I have a data set of employees who have worked at a company throughout 2017. The data set is broken out month by month; someone can work all 12 months of the year (12 rows) and someone can have worked for 3 months before leaving/getting terminated (3 rows).
I wanted to see if there was a relationship between termination rates (1 for terminated; 0 for still at the company) and department (1 for CA; 0 for US), but because this is panel data, someone suggested that I have to use the PLM package.
I tried doing a basic function like so:
fixed <- plm (Term ~ Canada, data = df, index = c("Month"), model = "within"
summary(fixed)
These were my results:
Unbalanced Panel: n = 12, T = 116-207, N = 1972
Residuals:
Min. 1st Qu. Median 3rd Qu. Max.
-0.37179 -0.24446 -0.17718 -0.04075 0.95925
Coefficients:
Estimate Std. Error t-value Pr(>|t|)
CANADA -0.084064 0.018344 -4.5826 4.882e-06 ***
Signif. codes: 0 ‘***’ 0.001 ‘**’ 0.01 ‘*’ 0.05 ‘.’ 0.1 ‘ ’ 1
Total Sum of Squares: 320.25
Residual Sum of Squares: 316.85
R-Squared: 0.010606
Adj. R-Squared: 0.0045455
F-statistic: 21 on 1 and 1959 DF, p-value: 4.8822e-06
This is my first time using the PLM package, but based on the P-value, we rejet the null hypothesis and there is a significant difference between where you work (CA vs. US) and whether or not you leave.

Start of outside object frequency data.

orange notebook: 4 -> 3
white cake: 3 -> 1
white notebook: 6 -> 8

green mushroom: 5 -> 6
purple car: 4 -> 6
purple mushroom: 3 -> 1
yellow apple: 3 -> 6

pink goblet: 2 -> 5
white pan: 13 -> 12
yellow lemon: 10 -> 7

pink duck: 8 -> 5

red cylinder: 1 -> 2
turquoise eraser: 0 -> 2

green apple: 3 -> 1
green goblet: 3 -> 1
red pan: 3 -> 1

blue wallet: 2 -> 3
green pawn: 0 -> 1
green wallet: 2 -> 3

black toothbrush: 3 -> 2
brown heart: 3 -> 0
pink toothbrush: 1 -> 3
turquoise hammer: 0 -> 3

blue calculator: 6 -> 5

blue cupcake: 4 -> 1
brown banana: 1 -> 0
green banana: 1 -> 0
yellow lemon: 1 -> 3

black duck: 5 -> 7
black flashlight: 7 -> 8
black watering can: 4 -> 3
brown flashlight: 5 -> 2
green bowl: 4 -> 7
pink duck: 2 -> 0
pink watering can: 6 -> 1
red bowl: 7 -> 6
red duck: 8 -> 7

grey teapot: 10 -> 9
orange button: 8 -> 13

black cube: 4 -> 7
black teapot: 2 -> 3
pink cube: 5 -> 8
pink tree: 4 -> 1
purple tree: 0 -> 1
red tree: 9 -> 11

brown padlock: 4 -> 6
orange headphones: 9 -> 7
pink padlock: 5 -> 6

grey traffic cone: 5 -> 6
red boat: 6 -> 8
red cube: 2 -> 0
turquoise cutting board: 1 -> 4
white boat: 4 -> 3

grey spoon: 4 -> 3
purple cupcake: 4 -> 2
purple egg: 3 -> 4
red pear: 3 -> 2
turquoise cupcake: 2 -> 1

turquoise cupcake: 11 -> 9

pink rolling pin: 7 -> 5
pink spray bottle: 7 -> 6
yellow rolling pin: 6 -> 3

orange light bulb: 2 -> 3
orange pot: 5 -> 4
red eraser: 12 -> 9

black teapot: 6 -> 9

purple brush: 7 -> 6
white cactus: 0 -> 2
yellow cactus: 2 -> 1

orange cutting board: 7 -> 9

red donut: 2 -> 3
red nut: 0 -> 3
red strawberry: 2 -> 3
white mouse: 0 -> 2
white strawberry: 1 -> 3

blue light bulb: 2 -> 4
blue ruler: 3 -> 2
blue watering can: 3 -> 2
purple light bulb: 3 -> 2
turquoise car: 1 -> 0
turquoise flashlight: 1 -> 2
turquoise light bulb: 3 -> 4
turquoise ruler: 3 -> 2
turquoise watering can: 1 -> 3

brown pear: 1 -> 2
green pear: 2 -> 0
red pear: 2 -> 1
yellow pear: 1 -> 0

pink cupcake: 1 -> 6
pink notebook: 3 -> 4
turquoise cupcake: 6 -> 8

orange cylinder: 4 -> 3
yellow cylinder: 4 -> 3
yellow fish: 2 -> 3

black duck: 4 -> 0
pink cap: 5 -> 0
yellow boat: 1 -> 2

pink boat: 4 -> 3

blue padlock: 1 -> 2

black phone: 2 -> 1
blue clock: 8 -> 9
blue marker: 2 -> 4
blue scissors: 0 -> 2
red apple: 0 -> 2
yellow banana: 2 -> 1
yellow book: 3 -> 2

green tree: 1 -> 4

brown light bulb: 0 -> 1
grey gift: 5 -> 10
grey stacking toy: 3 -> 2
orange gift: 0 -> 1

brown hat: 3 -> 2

Have I done this right? I ask especially to ensure I have chosen the correct model function. I ask because just looking at the data, American workers have only a slight termination rate higher than Canadian workers (mostly because there's a smaller total).
EDIT:
I've been informed that I should have used pglm.
I've tried something like this:
fixed <- pglm( Term ~ CANADA, data = df, na.action=na.omit, family = binomial(link = "logit"), index = "Fiscal.Period");
These are the results:
Estimates:
Estimate Std. error t value Pr(> t)
(Intercept) -1.0153 0.1458 -6.962 3.36e-12 ***
CANADA -0.5200 0.1124 -4.625 3.74e-06 ***
sigma 0.6048 0.1620 3.733 0.000189 ***
Best Answer
I would suggest using a logit panel model instead, since that would constrain your outcome variable to fall between 0 and 1. For this, you need to use the function pglm(), which will require you installing the pglm package first. Off the top of my head, I think you need to specify the option, family = "binomial", in order to get a logit model, but double check this in the documentation. Let me know if you have any more questions.